3.2 Image segmentation

The IMC Segmentation Pipeline supports pixel classification-based image segmentation while steinbock supports pixel classification-based and deep learning-based segmentation.

Pixel classification-based image segmentation is performed by training a random forest classifier using Ilastik on the randomly extracted image crops and selected image channels. Pixels are classified as nuclear, cytoplasmic, or background. Employing a customizable CellProfiler pipeline, the probabilities are then thresholded for segmenting nuclei, and nuclei are expanded into cytoplasmic regions to obtain cell masks.

Deep learning-based image segmentation is performed as presented by (Greenwald et al. 2021). Briefly, steinbock first aggregates user-defined image channels to generate two-channel images representing nuclear and cytoplasmic signals. Next, the DeepCell Python package is used to run Mesmer, a deep learning-enabled segmentation algorithm pre-trained on TissueNet, to automatically obtain cell masks without any further user input.

Segmentation masks are single-channel images that match the input images in size, with non-zero grayscale values indicating the IDs of segmented objects (e.g., cells). These masks are written out as TIFF files after segmentation.

3.3 Feature extraction

Using the segmentation masks together with their corresponding multi-channel images, the IMC Segmentation Pipeline as well as the steinbock toolkit extract object-specific features. These include the mean pixel intensity per object and channel, morphological features (e.g., object area) and the objects’ locations. Object-specific features are written out as CSV files where rows represent individual objects and columns represent features.

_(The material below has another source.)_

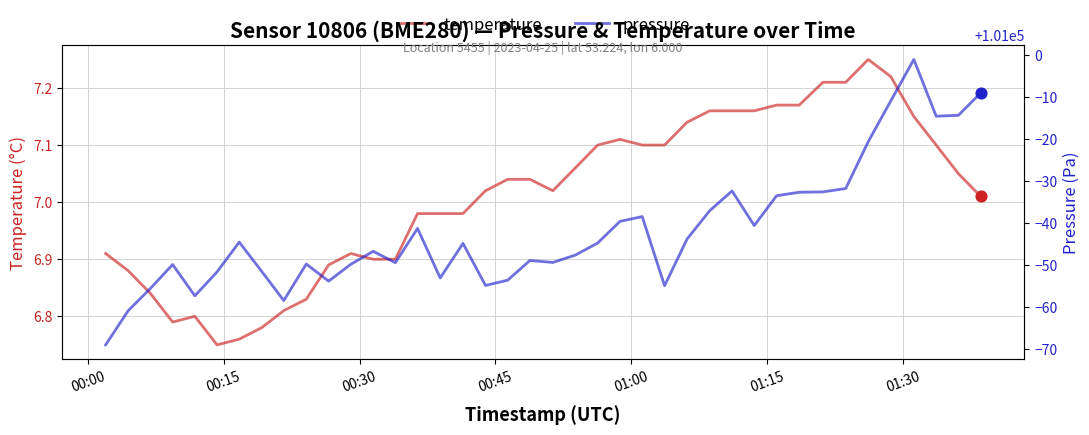

Is the value of temperature at 23 greater than the value of pressure at 8?

No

Furthermore, the IMC Segmentation Pipeline and the steinbock toolkit compute spatial object graphs, in which nodes correspond to objects, and nodes in spatial proximity are connected by an edge. These graphs serve as a proxy for interactions between neighboring cells. They are stored as edge list in form of one CSV file per image.

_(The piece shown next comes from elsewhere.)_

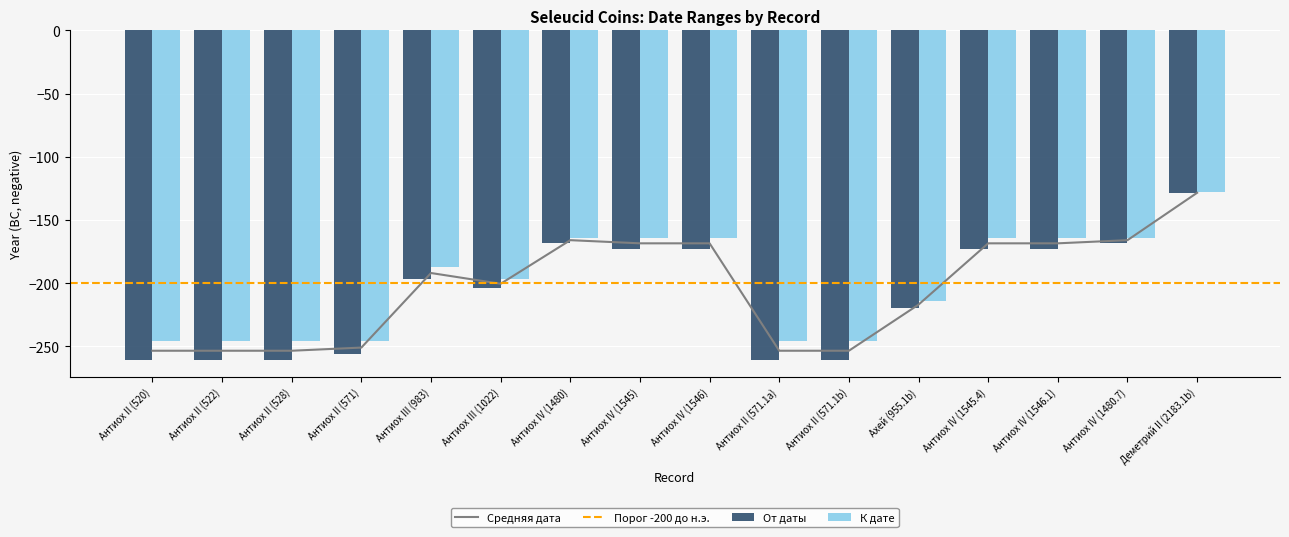

What is the sum of all К дате values?

-3186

Both approaches also write out image-specific metadata (e.g., width and height) as a CSV file.

3.4 Data export

To further facilitate compatibility with downstream analysis, steinbock exports data to a variety of file formats such as OME-TIFF for images, FCS for single-cell data, the anndata format (Virshup et al. 2021) for data analysis in Python, and various graph file formats for network analysis using software such as CytoScape (Shannon et al. 2003). For export to OME-TIFF, steinbock uses xtiff, a Python package developed for writing multi-channel TIFF stacks.

3.5 Data import into R

In Section 5, we will highlight the use of the imcRtools and cytomapper R/Bioconductor packages to read spatially-resolved, single-cell and images as generated by the IMC Segmentation Pipeline and the steinbock toolkit into the statistical programming language R. All further downstream analyses are performed in R and detailed in the following sections.

References

Greenwald, Noah F., Geneva Miller, Erick Moen, Alex Kong, Adam Kagel, Thomas Dougherty, Christine Camacho Fullaway, et al. 2021. “Whole-Cell Segmentation of Tissue Images with Human-Level Performance Using Large-Scale Data Annotation and Deep Learning.” Nature Biotechnology 40: 555–65.

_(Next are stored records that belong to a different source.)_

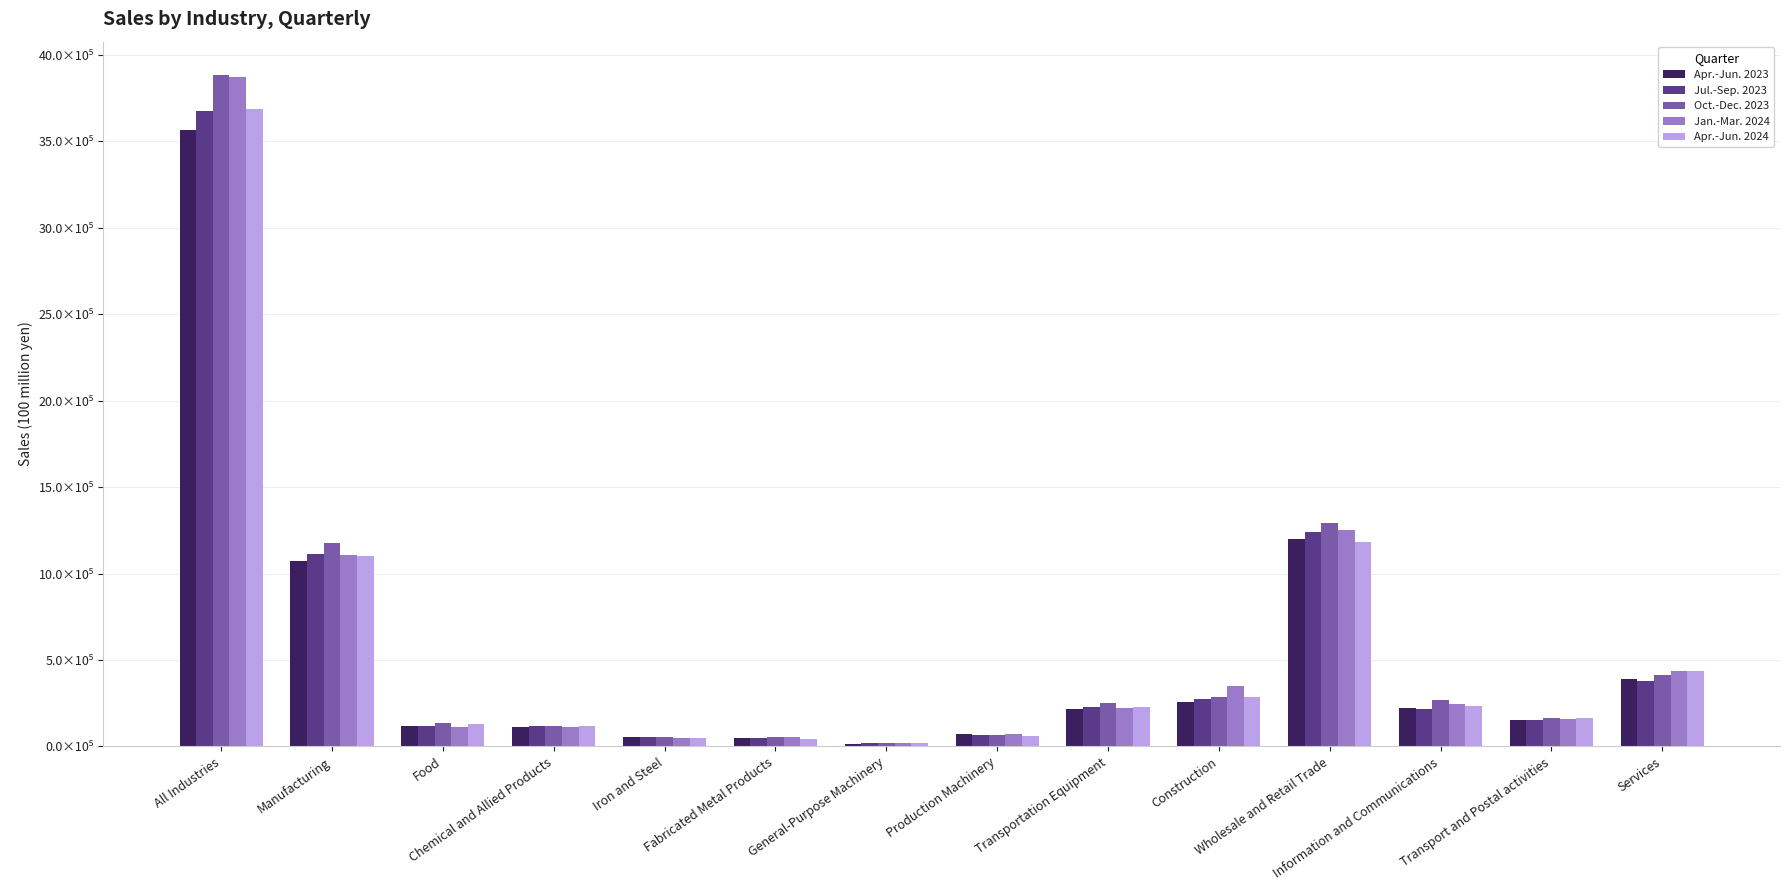

Reading left to right, transcribe all the data shown in this chart.

Apr.-Jun. 2023: All Industries=3563714.3	Manufacturing=1074215.0	Food=120284.6	Chemical and Allied Products=113719.9	Iron and Steel=52093.7	Fabricated Metal Products=48448.1	General-Purpose Machinery=17194.3	Production Machinery=70323.6	Transportation Equipment=215719.8	Construction=255875.4	Wholesale and Retail Trade=1200757.6	Information and Communications=221141.3	Transport and Postal activities=150319.7	Services=390766.8
Jul.-Sep. 2023: All Industries=3677349.8	Manufacturing=1115050.1	Food=121112.8	Chemical and Allied Products=115614.6	Iron and Steel=52772.3	Fabricated Metal Products=51472.1	General-Purpose Machinery=17566.4	Production Machinery=68626.9	Transportation Equipment=231144.9	Construction=273285.2	Wholesale and Retail Trade=1243299.4	Information and Communications=218719.3	Transport and Postal activities=154001.3	Services=381389.2
Oct.-Dec. 2023: All Industries=3882060.0	Manufacturing=1174548.3	Food=134355.1	Chemical and Allied Products=121203.0	Iron and Steel=52139.6	Fabricated Metal Products=54976.0	General-Purpose Machinery=20039.1	Production Machinery=67620.7	Transportation Equipment=251557.0	Construction=284125.0	Wholesale and Retail Trade=1290315.5	Information and Communications=269742.8	Transport and Postal activities=162200.4	Services=414297.5
Jan.-Mar. 2024: All Industries=3874182.4	Manufacturing=1108927.5	Food=111891.6	Chemical and Allied Products=112692.8	Iron and Steel=50532.0	Fabricated Metal Products=56459.6	General-Purpose Machinery=22108.7	Production Machinery=71792.4	Transportation Equipment=220916.7	Construction=349795.2	Wholesale and Retail Trade=1252573.0	Information and Communications=246140.1	Transport and Postal activities=158731.9	Services=436381.0
Apr.-Jun. 2024: All Industries=3689593.2	Manufacturing=1101986.1	Food=130131.4	Chemical and Allied Products=120807.5	Iron and Steel=46835.3	Fabricated Metal Products=45972.3	General-Purpose Machinery=18862.8	Production Machinery=62209.3	Transportation Equipment=229453.7	Construction=284627.0	Wholesale and Retail Trade=1180916.7	Information and Communications=236568.2	Transport and Postal activities=165310.3	Services=437388.1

Shannon, Paul, Andrew Markiel, Owen Ozier, Nitin S. Baliga, Jonathan T. Wang, Daniel Ramage, Nada Amin, Benno Schwikowski, and Trey Ideker. 2003. “Cytoscape: A Software Environment for Integrated Models of Biomolecular Interaction Networks.” Genome Research 13: 2498–2504.

Virshup, Isaac, Sergei Rybakov, Fabian J. Theis, Philipp Angerer, and F. Alexander Wolf. 2021. “Anndata: Annotated Data.” bioRxiv.

Windhager, Jonas, Bernd Bodenmiller, and Nils Eling. 2021. “An End-to-End Workflow for Multiplexed Image Processing and Analysis.” bioRxiv.